Sunday, September 4, 2011

Can I take my Bible to school?

     Short answer:  No.

     If you look at Colleen’s learning plan for the Fall 2011 Semester (In my post “Apologia”) you’ll see that a significant portion of her time is devoted to reading the Bible.  Because she only needs to read it, a book at a time, without taking “reading notes,” it is the most convenient thing for her to pack around and read when she gets a few minutes here and there, which she explained to me when she asked if she could bring it to Chapman for her band class.

     I could say that the reason why she can’t take it to school is that she’s going to band, to play her flute, so she, therefore, does not need a book to read.  She needs to be paying attention to her instructor.

     That’s a plausible answer, I guess, but it is a total fabrication.  The real answer is that I don’t want her to offend anyone.

     I’m a big believer in the separation of Church and State.  I believe in a secular society and I understand the bloody and terrible reasons why our founders wrote that, first thing, into our Bill of Rights.  The Protestant Reformation, Catholic Counter-Reformation, the Inquisitions and English Civil War were horrible and very fresh in the collective consciousness of the sometimes Christian, sometimes Deist, sometimes completely Atheistic men who wrote our founding documents.

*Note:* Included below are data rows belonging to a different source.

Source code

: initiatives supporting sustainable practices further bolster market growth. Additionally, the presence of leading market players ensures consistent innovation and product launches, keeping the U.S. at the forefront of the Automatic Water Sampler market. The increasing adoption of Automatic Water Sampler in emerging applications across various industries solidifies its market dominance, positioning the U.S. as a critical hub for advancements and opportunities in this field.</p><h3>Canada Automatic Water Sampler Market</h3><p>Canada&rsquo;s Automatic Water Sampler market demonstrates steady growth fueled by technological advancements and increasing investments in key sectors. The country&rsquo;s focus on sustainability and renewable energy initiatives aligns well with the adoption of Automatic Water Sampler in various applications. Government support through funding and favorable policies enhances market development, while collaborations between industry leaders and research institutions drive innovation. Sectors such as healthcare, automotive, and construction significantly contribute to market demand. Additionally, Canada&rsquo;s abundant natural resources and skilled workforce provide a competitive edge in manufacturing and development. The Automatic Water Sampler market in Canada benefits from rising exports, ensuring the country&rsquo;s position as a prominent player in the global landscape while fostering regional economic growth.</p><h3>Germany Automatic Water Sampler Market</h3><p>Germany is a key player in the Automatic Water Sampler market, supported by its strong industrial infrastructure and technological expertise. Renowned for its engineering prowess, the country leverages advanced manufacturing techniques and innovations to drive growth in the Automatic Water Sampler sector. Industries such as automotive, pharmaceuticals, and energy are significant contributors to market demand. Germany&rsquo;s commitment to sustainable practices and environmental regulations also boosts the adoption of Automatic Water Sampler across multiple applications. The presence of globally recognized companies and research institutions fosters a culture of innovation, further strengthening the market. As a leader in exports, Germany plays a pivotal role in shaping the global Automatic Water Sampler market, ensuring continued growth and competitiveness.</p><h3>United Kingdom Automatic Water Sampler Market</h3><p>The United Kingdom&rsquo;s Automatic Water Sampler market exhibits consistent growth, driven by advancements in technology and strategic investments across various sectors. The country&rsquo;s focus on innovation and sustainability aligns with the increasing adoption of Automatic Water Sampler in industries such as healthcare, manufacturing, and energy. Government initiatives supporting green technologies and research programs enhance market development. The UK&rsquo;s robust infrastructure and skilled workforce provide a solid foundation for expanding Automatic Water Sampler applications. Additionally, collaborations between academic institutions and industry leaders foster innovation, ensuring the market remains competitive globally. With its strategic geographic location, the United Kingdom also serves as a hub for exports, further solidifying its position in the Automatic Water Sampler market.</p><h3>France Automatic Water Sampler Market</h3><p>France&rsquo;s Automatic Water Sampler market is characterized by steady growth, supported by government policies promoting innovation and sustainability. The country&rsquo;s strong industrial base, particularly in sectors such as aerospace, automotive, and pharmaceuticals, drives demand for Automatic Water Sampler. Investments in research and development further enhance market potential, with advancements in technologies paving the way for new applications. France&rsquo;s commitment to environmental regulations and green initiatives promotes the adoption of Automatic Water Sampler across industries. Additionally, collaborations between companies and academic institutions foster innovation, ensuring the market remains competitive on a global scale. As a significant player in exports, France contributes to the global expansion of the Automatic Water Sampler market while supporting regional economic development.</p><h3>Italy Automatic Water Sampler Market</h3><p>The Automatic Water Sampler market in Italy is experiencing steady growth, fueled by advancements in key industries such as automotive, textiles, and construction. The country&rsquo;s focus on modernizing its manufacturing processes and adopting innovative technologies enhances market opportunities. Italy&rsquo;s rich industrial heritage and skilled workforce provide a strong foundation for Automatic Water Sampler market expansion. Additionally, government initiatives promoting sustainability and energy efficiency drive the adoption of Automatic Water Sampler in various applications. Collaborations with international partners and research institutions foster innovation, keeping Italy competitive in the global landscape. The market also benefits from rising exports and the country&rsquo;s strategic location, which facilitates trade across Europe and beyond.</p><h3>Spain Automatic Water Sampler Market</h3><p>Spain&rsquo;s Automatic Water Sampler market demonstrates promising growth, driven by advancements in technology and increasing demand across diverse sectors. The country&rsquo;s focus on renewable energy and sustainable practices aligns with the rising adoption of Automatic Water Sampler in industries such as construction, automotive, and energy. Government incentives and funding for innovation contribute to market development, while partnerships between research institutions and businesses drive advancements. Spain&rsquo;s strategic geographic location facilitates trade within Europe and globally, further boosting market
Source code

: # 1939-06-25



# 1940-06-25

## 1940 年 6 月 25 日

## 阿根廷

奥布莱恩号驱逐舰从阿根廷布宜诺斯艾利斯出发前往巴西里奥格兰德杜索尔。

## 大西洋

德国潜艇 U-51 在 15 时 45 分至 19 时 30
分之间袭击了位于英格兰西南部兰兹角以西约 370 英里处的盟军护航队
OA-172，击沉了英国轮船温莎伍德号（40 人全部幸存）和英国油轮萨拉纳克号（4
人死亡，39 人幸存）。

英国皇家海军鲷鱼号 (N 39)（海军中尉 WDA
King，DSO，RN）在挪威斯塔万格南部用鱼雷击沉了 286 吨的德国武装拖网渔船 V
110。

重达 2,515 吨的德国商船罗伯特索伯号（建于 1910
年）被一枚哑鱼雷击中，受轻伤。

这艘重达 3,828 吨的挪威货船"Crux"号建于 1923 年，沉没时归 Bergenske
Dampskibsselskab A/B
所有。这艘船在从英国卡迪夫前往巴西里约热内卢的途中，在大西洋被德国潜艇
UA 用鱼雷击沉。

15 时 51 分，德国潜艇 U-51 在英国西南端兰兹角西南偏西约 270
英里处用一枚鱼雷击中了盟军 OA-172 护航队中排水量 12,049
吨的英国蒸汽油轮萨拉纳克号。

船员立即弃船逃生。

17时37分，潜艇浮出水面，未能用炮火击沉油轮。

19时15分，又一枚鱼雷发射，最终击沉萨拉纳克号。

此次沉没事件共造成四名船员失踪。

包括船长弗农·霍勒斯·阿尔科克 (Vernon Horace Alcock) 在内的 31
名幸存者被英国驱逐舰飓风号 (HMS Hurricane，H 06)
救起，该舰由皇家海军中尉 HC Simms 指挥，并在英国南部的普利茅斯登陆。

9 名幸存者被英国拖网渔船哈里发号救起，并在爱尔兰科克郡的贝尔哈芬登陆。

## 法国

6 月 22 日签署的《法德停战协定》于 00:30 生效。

     I am not against prayer in school but I don’t think it’s something that ought to be written into the schedule, after attendance, just before the pledge, “under God” (Thank you, Senator McCarthy, that will really scare those Commies out!), or not.  Happily, we live in a pluralistic society.  Little Christian boys and girls are probably rubbing shoulders with little Muslim, Hindu, Confucian and Pagan boys and girls.  A silent “Please, God, let me pass this spelling test” is all well and good but how comfortable do you and I feel about busting out the smudge sticks, lingams and burnt offerings? 

     But why, in our conservative, working-class little Alaskan town would I be concerned about my daughter toting around a King James, Red Letter Edition Bible? 

She isn’t a Christian.  

She truly is motivated to finish her assigned work for the week but really, she’s looking to pick a fight.  She’s not so unlike her mother at that age, looking for adult approbation, looking to one-up her peers, looking to stand apart… and just slightly above.  I’ve explained to her that some people might not like it that I, a non-practicing Pagan, am teaching her the Bible as if it were “just” literature.  In my view it is very important literature, one of the four pillars on which our whole culture is built, but for us it is “just” literature.  I don’t want Colleen rubbing our secular humanism into her classmates’ faces.

When it comes to people's spritituality we abide by Rule #1 "If it isn't yours, don't touch it."  (Thank you, Backwoods Mom!)